# Sturmey Archer CS-RK3, 3x9 IGH



## adjitridika (Dec 24, 2010)

Anybody ever try/saw this for offroad use? is it good for cross country riding?

well, the internal gear is 3 speed, it imitates triple crankset, and you can use 8/9 speed cassette on it, so consider it's a 3x9 (yeah not, 27 speed IGH).

Sturmey Archer

CS-RK3
Specs

• Speed 3 x 8/9 Speed
• Type - Freewheel
• Hub Shell Material - 6061 Aluminum
• Axle Diameter - 13/32" Slotted
• Axle Length - 179mm
• Over Locknut Dimension - 135mm
• Right Axle Protrusion Length - 22mm
• Left Axle Protrusion Length - 22mm
• Spoke Holes - 36
• Pitch Circle Diameter - 67mm
• Center to Flange Right - 21.4mm
• Center to Flange Left - 35.4mm
• Flange Width - 53mm
• Spoke Compatibility - 13g or 14g
• Cassette Sprocket Type - 8/9 Speed
• Max Sprocket - 34T
• Min. Sprocket - 11T
• Chain Line: 45mm
• Indicator Chain - HSA716 Mark 8

• Weight - 1155g

Gear Ratio

• Overall Range - 177%
• Gear 1 - 75% (-)25%
• Gear 2 - 100% Direct Drive (Gear 1 + 33%)
• Gear 3 - 133% (+)33.3% (Gear 2 + 33%)


----------



## NEPMTBA (Apr 7, 2007)

Thought about it but SA stuff is usually really heavy...
...did I figure right, that baby is 4 pounds?
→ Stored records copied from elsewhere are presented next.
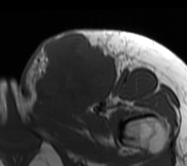
MRI of an extremity soft-tissue mass, one axial slice; position 26 of 62 along the scan axis; MR volume resampled by the dataset authors to the PET/CT grid (not the native acquisition matrix); 187 × 166 image matrix, field of view 183 × 162 mm. Female patient. Case-level facts recorded for this patient, not image findings: histological type: leiomyosarcoma; grade: high; site of the primary tumour: right groin.
Annotated regions visible in this slice (expert contour drawn on MRI and transferred to this co-registered scan by the dataset authors):
- gross tumour volume including surrounding oedema: box from (x=20, y=30) to (x=133, y=114) px
- gross tumour volume (mass): (x=34, y=33)–(x=115, y=111)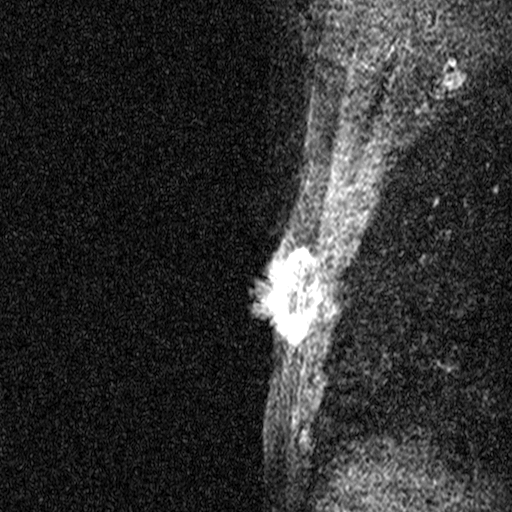
Breast MRI (dynamic contrast-enhanced), one sagittal slice; dynamic contrast-enhanced study with each time point stored as its own series, time point 2 of 3 at this slice position (early post-contrast, ordered by acquisition time); 1.5 T; TE 4.5 ms, TR 11 ms; 3 mm slice thickness; 512 × 512 image matrix, field of view 200 × 200 mm. Female patient, age 45 years. Case-level facts recorded for this patient, not image findings: setting: breast cancer imaged before/during neoadjuvant chemotherapy; receptor status: HR-positive, HER2-negative.
Outlined on this slice (semi-automatic segmentation, software-assisted and operator-edited):
- analysis volume of interest (the breast-tissue region the enhancement analysis was run in; not a lesion): bounding box [x1, y1, x2, y2] px = [256, 218, 323, 359]
- tumour enhancement mask (voxels above the 90 % enhancement threshold inside the analysis volume of interest): [268, 249, 308, 325]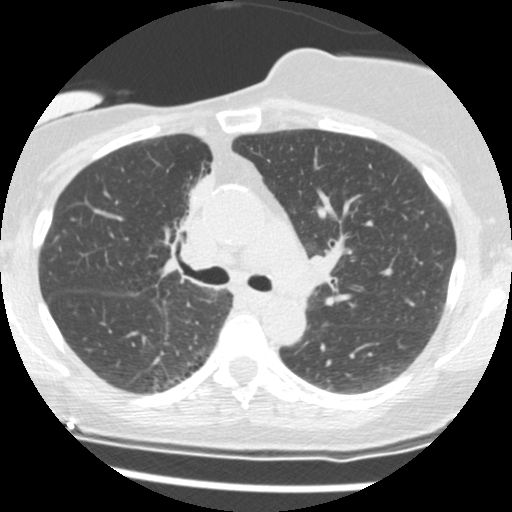
Low-dose screening chest CT, axial slice. Second annual screen. Lung window (W 1500 / L -600 HU). 2.5 mm slice thickness. Slice 50 of 165 in the series. 512 × 512 image matrix, field of view 296 × 296 mm. Female participant, aged 56 years at enrolment.
Expert-annotated lung lesion, bounding box (x1, y1, x2, y2) in pixels: (153, 172, 209, 262). The screening reader recorded 2 non-calcified nodules or masses ≥4 mm on this exam; which of them this box marks is not recorded. Official screen result: positive, change unspecified: nodule(s) >= 4 mm or enlarging nodule(s), mass(es), or other non-specific abnormalities suspicious for lung cancer. Later outcome: lung cancer diagnosed 675 days after this screen (after the third annual screen) — adenocarcinoma, NOS, right upper lobe, stage IIIB (AJCC 6th edition), 8 mm at pathology.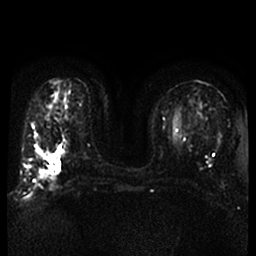
Breast MRI, one axial slice; position 17 of 52 along the scan axis; diffusion-weighted series; image 2 of 4 stored at this slice position (different b-values; order by instance number); 1.5 T; 256 × 256 image matrix, field of view 320 × 320 mm. Female patient.
Structures marked on this image (outlined manually by an expert reader):
- tumour on diffusion-weighted imaging: box from (x=42, y=154) to (x=52, y=161) px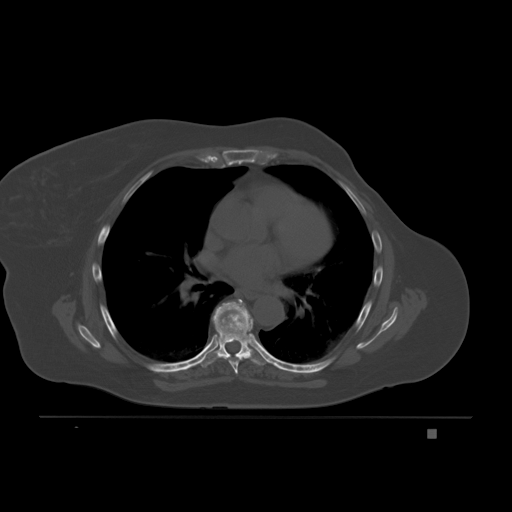
CT including the spine, one axial slice; position 131 of 221 along the scan axis; bone window (W 1800 / L 400 HU); 512 × 512 image matrix, field of view 474 × 474 mm. Patient: female, 63 years. Case-level facts recorded for this patient, not image findings: primary cancer: breast.
Structures marked on this image (semi-automatically segmented with operator editing):
- T6 vertebra: bounding box (x1, y1, x2, y2) in pixels: (225, 335, 248, 374)
- T7 vertebra: (201, 299, 266, 368)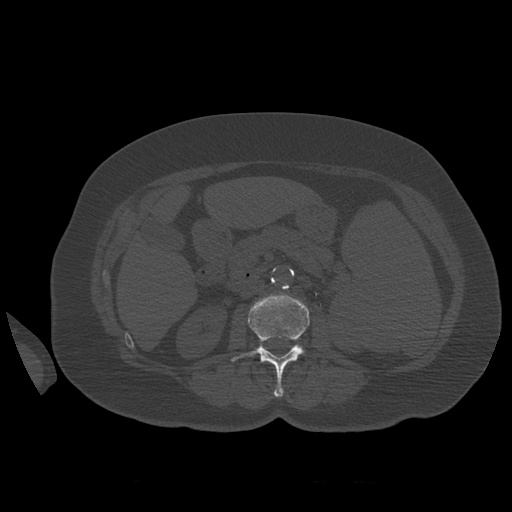
CT including the spine, one axial slice. Slice 252 of 399 in the series (ordered by position). 120 kVp. Bone window (W 1800 / L 400 HU). 1.25 mm slice thickness. 512 × 512 image matrix, field of view 404 × 404 mm. Patient age 81 years. Case-level facts recorded for this patient, not image findings: primary cancer: renal; vertebrae with lytic lesions (as recorded): L1.
Annotated regions visible in this slice (semi-automatic segmentation, software-assisted and operator-edited):
- L2 vertebra: bounding box <231,294,310,397> (left, top, right, bottom; pixels)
What's the cost on that unit?

Thanks


----------



## hyperfocal (Sep 21, 2012)

I've been thinking about giving that hub a go on my Trek Marlin, but with single cog in back (for excellent chainline adjust ment) with a barend shifter on a Paul Thumbie for the 3 speeds. Can't actually find anyone who has ever used the hub though. The way it is marketed by SA would suggest it's durable enough (ie 3x9 replacement), and you can't beat the sub $125 price I've seen them on ebay.


----------



## adjitridika (Dec 24, 2010)

it's 2.54 pounds and it's cheaper also lighter than alfine  maybe it's beacuse only 3 speed internally, but with RD and cassette it must be the same (or maybe heavier?)


----------



## junaidi (Sep 24, 2012)

Adjitridika, don't think, just buy, install then ride, and deal with the risks later.


----------



## NEPMTBA (Apr 7, 2007)

Ok thanks...

...I seem to remember these being 3x7s back a while ago and I wondered why they never caught on. Now with 3x9 more usable than ever. 

Guys please keep us updated on your success.


----------



## intheways (Apr 19, 2004)

I had one on my commuter for a while, but it was really draggy. It probably would have broken in, but I got a SRAM Dual Drive instead. I never tried it offroad, but it was much smoother than the SA. I think heavy pedaling would beat up the gears.


----------